Fragment tekstu —
----

Od kilku miesięcy ceny surowców przemysłowych są w trendzie spadkowym. Dotyczy to prawie wszystkich surowców, więc bessę napędza ogólna sytuacja gospodarcza. Aktualne nie ma potencjału na długotrwałe odbicie cen, na co wskazują także prognozy modelu.
Główną czynnikiem determinującym zmiany cen na rynku surowców jest sytuacja w światowym przemyśle. A ta jest coraz słabsza. W wyniku wojny w Ukrainie, chińskich lockdownów, zaburzeń w łańcuchach dostaw i przede wszystkim odwrócenia cyklu zapasów przemysł w ostatnich miesiącach złapał zadyszkę. Problemy światowej gospodarki skutkują również odpływem kapitału do USA, czego wynikiem jest aprecjacja dolara w ostatnich miesiącach. Ceny większości surowców określane są w dolarach, dlatego dla kupujących spoza Stanów stają się droższe, zatem kupują ich mniej.

----

Rekordy zbioru danych —
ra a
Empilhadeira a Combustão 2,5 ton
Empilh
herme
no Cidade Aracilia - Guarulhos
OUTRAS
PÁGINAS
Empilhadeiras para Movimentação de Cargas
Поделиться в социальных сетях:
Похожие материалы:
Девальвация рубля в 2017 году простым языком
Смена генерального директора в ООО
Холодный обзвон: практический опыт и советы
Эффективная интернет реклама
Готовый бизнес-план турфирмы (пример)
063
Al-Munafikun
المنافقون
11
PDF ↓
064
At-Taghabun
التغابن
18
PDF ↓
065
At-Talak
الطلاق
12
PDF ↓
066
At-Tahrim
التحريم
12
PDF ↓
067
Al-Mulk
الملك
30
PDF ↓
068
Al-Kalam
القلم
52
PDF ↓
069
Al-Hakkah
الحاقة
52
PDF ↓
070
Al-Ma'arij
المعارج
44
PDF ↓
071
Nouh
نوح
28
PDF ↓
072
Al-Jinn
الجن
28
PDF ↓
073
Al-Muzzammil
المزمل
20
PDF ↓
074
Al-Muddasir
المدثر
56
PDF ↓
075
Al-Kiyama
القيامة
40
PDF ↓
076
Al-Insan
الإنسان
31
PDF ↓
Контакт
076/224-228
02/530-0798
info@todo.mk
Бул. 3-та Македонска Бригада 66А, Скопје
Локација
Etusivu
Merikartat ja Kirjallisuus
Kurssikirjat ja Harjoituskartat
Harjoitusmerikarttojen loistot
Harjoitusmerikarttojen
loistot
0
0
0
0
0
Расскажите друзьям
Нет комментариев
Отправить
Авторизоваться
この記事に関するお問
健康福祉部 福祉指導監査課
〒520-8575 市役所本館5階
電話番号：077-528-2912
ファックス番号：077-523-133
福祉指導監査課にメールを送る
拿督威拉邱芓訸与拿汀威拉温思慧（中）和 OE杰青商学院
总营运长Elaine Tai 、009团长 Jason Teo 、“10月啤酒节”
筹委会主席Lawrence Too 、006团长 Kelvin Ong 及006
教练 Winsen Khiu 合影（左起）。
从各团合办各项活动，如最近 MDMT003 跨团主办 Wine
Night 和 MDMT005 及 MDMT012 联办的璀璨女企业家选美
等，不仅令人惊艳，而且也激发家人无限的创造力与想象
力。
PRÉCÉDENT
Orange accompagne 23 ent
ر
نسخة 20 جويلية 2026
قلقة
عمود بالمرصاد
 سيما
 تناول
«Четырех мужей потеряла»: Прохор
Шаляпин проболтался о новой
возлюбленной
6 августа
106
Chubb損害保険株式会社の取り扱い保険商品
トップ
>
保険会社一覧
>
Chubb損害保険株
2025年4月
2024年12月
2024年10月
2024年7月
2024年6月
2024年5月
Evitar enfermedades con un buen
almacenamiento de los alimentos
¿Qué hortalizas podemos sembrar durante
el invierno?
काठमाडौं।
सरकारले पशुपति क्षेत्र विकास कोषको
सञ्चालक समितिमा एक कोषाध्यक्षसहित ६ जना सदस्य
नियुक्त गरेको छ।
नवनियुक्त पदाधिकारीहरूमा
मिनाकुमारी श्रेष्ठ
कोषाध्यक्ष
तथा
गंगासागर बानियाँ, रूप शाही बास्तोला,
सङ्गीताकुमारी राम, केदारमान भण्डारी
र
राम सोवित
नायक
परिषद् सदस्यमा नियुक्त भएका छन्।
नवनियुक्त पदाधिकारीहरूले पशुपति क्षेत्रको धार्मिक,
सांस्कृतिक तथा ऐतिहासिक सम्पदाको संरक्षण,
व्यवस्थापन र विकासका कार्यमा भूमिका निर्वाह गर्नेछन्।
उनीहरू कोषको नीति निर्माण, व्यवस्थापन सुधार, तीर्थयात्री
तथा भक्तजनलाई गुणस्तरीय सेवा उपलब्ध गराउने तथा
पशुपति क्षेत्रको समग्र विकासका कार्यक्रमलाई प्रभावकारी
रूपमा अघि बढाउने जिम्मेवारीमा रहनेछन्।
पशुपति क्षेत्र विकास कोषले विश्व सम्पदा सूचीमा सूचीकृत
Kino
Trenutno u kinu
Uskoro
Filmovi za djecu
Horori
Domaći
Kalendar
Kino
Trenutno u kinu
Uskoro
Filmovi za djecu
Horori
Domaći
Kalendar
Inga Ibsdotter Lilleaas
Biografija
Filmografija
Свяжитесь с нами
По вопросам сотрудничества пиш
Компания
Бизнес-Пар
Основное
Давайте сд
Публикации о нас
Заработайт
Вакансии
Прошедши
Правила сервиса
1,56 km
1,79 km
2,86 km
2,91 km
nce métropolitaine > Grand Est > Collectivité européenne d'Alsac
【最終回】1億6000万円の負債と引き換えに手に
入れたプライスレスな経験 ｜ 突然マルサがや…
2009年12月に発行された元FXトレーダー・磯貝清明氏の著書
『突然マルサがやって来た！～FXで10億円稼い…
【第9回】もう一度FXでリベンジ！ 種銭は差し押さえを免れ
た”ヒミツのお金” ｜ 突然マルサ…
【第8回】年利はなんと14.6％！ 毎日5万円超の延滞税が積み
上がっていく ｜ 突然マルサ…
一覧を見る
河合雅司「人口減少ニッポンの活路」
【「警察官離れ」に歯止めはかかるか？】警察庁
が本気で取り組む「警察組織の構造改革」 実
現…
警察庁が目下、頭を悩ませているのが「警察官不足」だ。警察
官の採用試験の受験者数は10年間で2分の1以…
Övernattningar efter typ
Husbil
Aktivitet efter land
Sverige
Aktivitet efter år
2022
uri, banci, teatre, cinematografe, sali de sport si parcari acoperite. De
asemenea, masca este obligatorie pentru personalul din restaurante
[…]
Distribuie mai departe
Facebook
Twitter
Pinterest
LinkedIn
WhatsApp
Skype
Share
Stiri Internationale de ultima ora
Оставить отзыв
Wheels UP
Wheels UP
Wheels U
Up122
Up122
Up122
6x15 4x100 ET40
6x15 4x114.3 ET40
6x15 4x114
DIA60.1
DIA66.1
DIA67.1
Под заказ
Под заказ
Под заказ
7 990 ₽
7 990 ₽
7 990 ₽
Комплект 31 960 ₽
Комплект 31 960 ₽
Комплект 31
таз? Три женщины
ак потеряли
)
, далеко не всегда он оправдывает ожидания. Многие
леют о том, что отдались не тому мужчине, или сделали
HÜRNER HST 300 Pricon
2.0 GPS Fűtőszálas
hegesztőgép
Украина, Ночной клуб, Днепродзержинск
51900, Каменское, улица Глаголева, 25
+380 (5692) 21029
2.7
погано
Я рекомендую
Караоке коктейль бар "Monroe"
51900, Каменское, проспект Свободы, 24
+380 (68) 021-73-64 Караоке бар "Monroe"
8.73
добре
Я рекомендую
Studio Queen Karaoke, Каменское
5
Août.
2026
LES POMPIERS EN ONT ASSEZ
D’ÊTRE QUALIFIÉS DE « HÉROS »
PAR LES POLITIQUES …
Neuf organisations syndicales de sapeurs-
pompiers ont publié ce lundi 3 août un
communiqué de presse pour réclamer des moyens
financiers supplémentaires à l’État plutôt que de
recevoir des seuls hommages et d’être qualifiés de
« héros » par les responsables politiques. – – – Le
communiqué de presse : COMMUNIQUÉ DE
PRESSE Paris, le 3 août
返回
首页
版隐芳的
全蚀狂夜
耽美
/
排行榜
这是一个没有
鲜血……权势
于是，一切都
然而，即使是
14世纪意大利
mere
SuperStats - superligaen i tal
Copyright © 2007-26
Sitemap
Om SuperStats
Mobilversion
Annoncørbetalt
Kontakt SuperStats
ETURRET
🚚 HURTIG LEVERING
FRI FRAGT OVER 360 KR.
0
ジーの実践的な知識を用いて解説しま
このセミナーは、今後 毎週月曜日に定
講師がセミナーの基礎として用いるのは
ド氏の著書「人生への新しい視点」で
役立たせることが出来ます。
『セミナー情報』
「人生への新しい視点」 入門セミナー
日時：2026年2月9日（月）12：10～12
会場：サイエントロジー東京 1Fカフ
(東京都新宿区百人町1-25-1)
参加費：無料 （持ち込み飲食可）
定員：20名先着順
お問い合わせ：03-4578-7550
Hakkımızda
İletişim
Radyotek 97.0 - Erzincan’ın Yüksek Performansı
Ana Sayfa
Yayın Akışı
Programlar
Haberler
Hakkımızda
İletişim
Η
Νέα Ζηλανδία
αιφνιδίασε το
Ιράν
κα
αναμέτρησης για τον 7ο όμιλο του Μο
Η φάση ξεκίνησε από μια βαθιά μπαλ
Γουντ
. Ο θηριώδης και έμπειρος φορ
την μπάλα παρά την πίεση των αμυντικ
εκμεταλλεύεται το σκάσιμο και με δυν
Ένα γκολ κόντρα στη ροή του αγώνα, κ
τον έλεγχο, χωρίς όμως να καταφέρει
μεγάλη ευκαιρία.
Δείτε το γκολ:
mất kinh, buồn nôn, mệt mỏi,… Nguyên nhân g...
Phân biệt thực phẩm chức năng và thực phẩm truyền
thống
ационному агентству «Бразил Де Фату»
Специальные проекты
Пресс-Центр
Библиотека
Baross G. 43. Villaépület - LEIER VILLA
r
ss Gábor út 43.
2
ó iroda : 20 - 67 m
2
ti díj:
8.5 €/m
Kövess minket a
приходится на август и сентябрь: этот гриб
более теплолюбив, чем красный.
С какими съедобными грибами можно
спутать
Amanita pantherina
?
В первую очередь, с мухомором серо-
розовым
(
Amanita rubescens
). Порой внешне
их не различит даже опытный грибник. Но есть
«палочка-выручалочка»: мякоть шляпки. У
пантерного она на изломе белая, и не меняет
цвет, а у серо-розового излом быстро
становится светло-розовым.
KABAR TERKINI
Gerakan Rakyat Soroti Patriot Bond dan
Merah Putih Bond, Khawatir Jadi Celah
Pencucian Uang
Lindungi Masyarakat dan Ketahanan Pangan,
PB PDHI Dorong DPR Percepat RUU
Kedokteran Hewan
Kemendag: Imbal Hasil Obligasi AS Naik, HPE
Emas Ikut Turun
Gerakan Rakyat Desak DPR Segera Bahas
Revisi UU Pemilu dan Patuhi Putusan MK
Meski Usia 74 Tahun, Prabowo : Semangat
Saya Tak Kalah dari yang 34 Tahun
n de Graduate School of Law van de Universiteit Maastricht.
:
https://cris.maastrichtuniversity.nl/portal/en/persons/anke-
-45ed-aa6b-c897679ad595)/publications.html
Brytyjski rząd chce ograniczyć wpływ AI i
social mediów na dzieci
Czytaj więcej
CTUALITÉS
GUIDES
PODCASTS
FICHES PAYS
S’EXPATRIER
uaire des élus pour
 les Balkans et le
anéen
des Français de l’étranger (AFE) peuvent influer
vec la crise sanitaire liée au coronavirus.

----

Zadania do wykonania —
a) Odpowiedz krótko na pytania do tekstu o cenach surowców:
(i) Od jak dawna ceny surowców przemysłowych są w trendzie spadkowym?
(ii) Dokąd odpływa kapitał wskutek problemów światowej gospodarki?
(iii) W jakiej walucie określane są ceny większości surowców?
b) Kontynuuj tekst o cenach surowców, zaczynając od zdania następującego po ostatnim.

Wyniki ćwiczeń —
a)
(i) Od kilku miesięcy.
(ii) Do USA.
(iii) W dolarach.

b)
Te wszystkie czynniki powodują dołowanie cen oraz negatywne prognozy. Od kilku miesięcy szacowane prawdopodobieństwo spadku ceny jest większe niż wzrostu dla prawie wszystkich metali oraz ropy. Wyjątkiem jest ołów, który jako jedyny ma oszacowane prawdopodobieństwo wzrostu ceny na sierpień wyższe niż 50 procent.
Takie przewidywanie wynika ze specyfiki wykorzystania metalu. Najważniejszym zastosowaniem jest produkcja baterii, których około 80 procent powstaje w Chinach. Wzrost aktywności gospodarczej w Państwie Środka generuje zwiększony popyt co podwyższa cenę. Można natomiast oczekiwać, że odbicie jest jedynie tymczasowe i niedługo problemy strukturalne Chin wywołają zmniejszenie aktywności przemysłowej.
Reszta metali wykorzystywana jest w bardziej zróżnicowany sposób, a w prognozach dla nich widać nadchodzące spowolnienie popytu. Prawdopodobieństwa wzrostu cen są niskie i na dodatek maleją w porównaniu z lipcem.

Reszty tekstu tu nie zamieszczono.